O Público, por exemplo, num seu título desta semana sobre o assalto de retaliação que alguns hackers fizeram a sites do MasterCard, Visa e PayPal, que cortaram as contas da WikiLeaks, comparava essa actuação com uma "revolta popular online" (o que é uma contradição nos seus termos), e claramente não entendia que legitimar esses ataques informáticos é a mesma coisa que justificar partir vidros a bancos numa manifestação selvagem. Escusado será dizer que o mesmo se aplica aos ataques informáticos contra os sites do WikiLeaks
Entre as poucas excepções de interdições que ainda são admitidas como aceitáveis encontra-se a da pedofilia, mas bem vistas as coisas tal excepção é incoerente com o anarquismo difuso que por aí circula. Mas esse anarquismo é incoerente nos seus próprios pressupostos de que "tudo na Rede é permitido" porque é politicamente orientado. De facto um site de extrema-direita corre muito mais riscos de ataque informático do que se for de extrema-esquerda.
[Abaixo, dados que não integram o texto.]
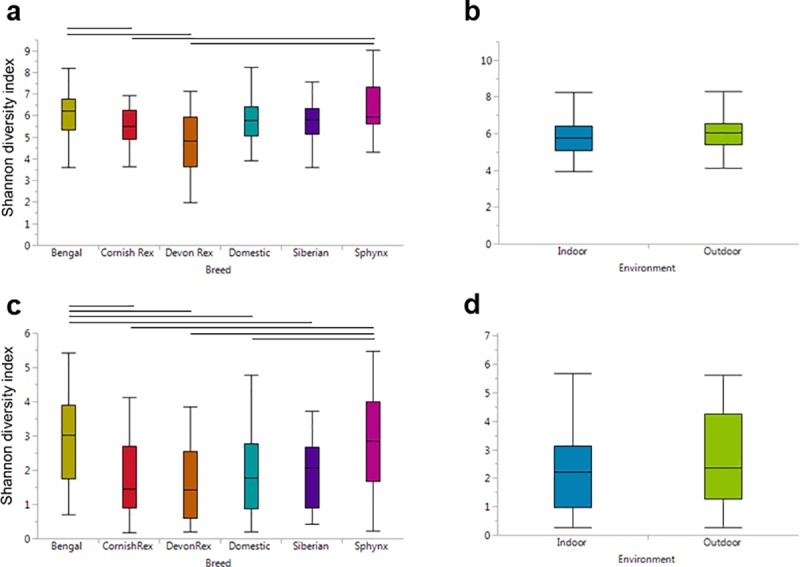
Comparing alpha diversity as measured by the Shannon diversity index between cat breeds and indoor and outdoor cats.Comparing alpha diversity of (a) bacterial communities between cat breeds (p<0.0001), (b) bacterial communities between indoor and outdoor cats (p = 0.2509), (c) fungal communities between cat breeds (p<0.0001), and (d) fungal communities between indoor and outdoor cats (p = 0.8340) using the Shannon diversity metric. Lines show significant pairwise tests where p<0.01. Sample sizes (bacterial sequencing, fungal sequencing): Bengal (54, 54), Cornish Rex (45, 45), Devon Rex(19, 19), Domestic/Indoor (55, 59), Siberian (29, 30), Sphynx (70, 69), and Outdoor (60, 58).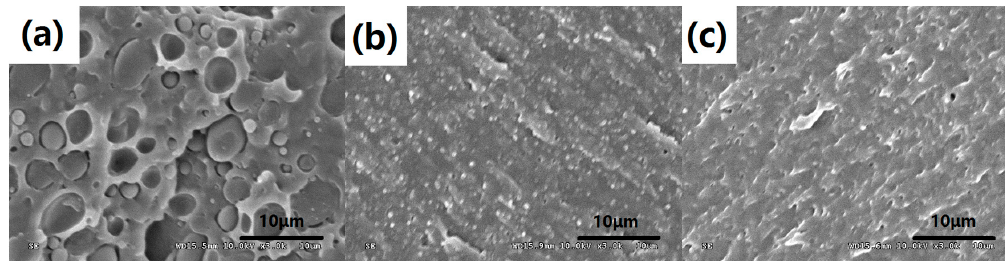
Figure 9. SEM micrographs of PLA/TPEE/ADR samples annealed at 80 °C for 40 min: ( a ) PLA/TPEE (80/20); ( b ) PLA/TPEE/ADR (80/20/0.5); ( c ) PLA/TPEE/ADR (80/20/1.0).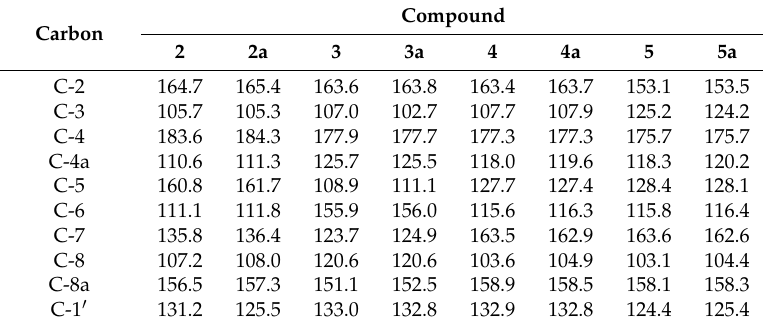
Table 4. 13 C-NMR shifts ( δ ) of 5-hydroxyflavone ( 2 ), 6-hydroxyflavone ( 3 ), 7-hydroxyflavone ( 4 ) and 4 (cid:48) ,7-dihydroxyisoflavone (daidzein) ( 5 ) and products of their biotransformations ( 2a , 3a , 4a , 5a ) in Acetone- d 6 , 600 MHz (Supplementary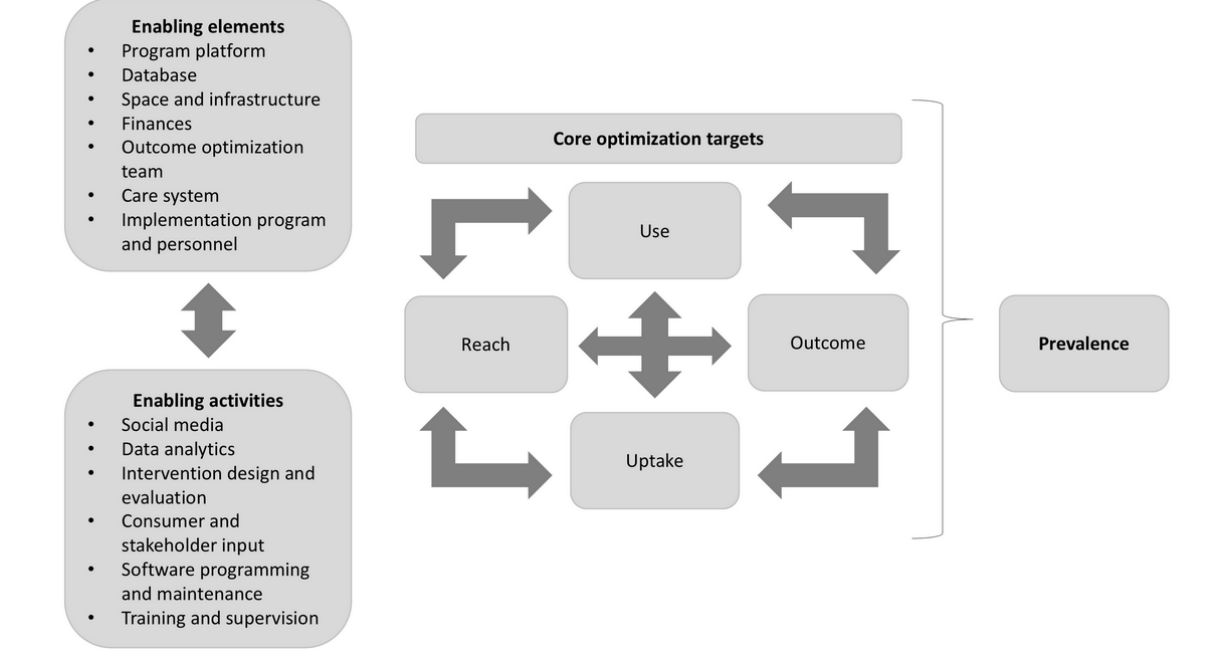
Figure 1. Outcome optimization model enabling elements, activities, and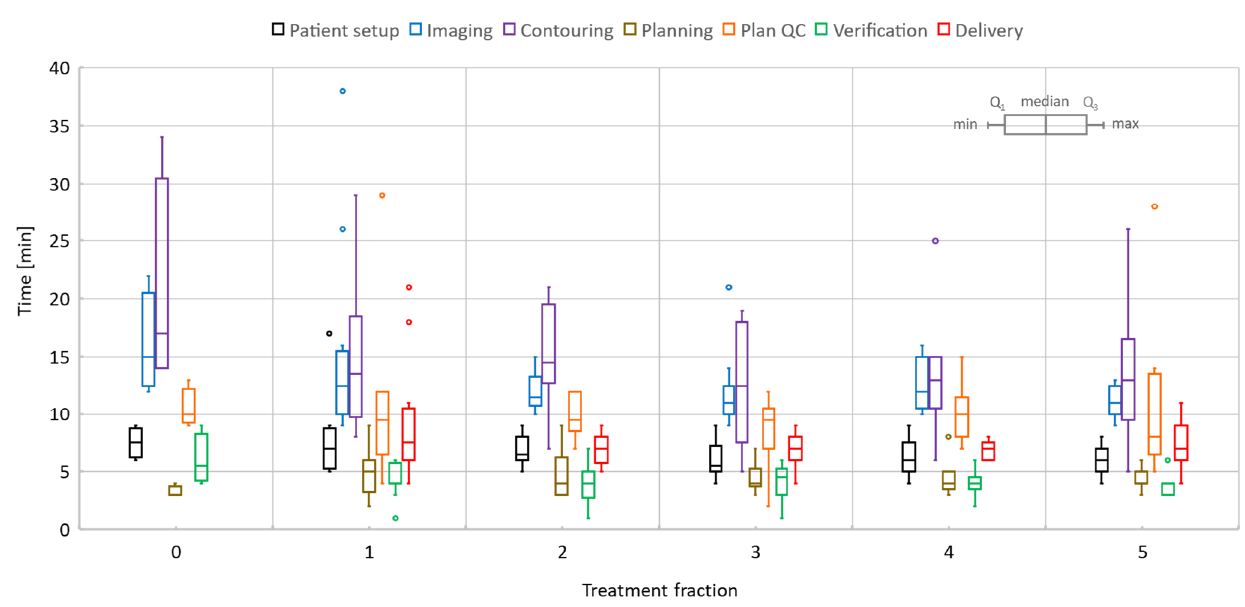
Figure 7. Liver online adaptive sessions for Fractions 1 and 5 and including the dry-run (or Day 0) session where available. The time required to perform key processes in the adapt-to-shape workflow.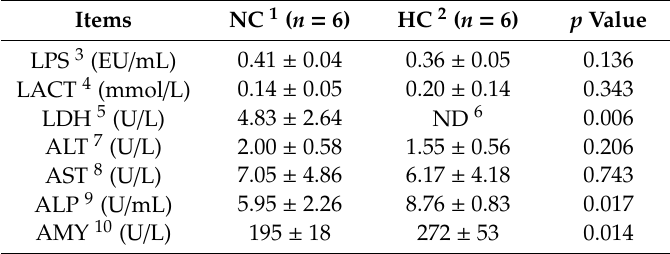
Table 6. E ff ects of high-concentrate diet on ileal parameters in twelve goats. Items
O que se está a passar na Internet só se compreende como o culminar, ou o evoluir, de um processo que desde o século passado está a mudar as democracias ocidentais industrializadas e que corresponde aos efeitos do acesso das grandes massas a diferentes tipos de consumo, não só material, como "espiritual". É matéria sobre a qual já escrevi com mais detalhe noutras alturas, mas era apenas uma questão de tempo até que um ascenso de uma forte pulsão demagógica gerasse uma enorme tensão com os mecanismos das democracias, que implicam para funcionarem um conjunto de mediações de tempo, espaço, reflexão e poder. Estas mediações são tidas como impedimentos inaceitáveis e elitistas para uma espécie de direito universal a tudo possuir, tudo ver, tudo falar, tudo opinar, tudo decidir num tempo curto (e o tempo curto é essencialmente afectivo e não racional), entendido como um empowerment natural e absoluto. E as "novas tecnologias" são um precioso instrumento para esse efeito, fornecem uma igualdade virtual, um anonimato necessário, um voyeurismo absoluto, uma plataforma sem mediações, uma mediocratização do discurso e da imagem, muita impunidade, e um amplificador do imediato, do sensacional, do espectacular, do pathos. Numa palavra só, favorecem a vitória da demagogia sobre a democracia, mas a culpa não é delas.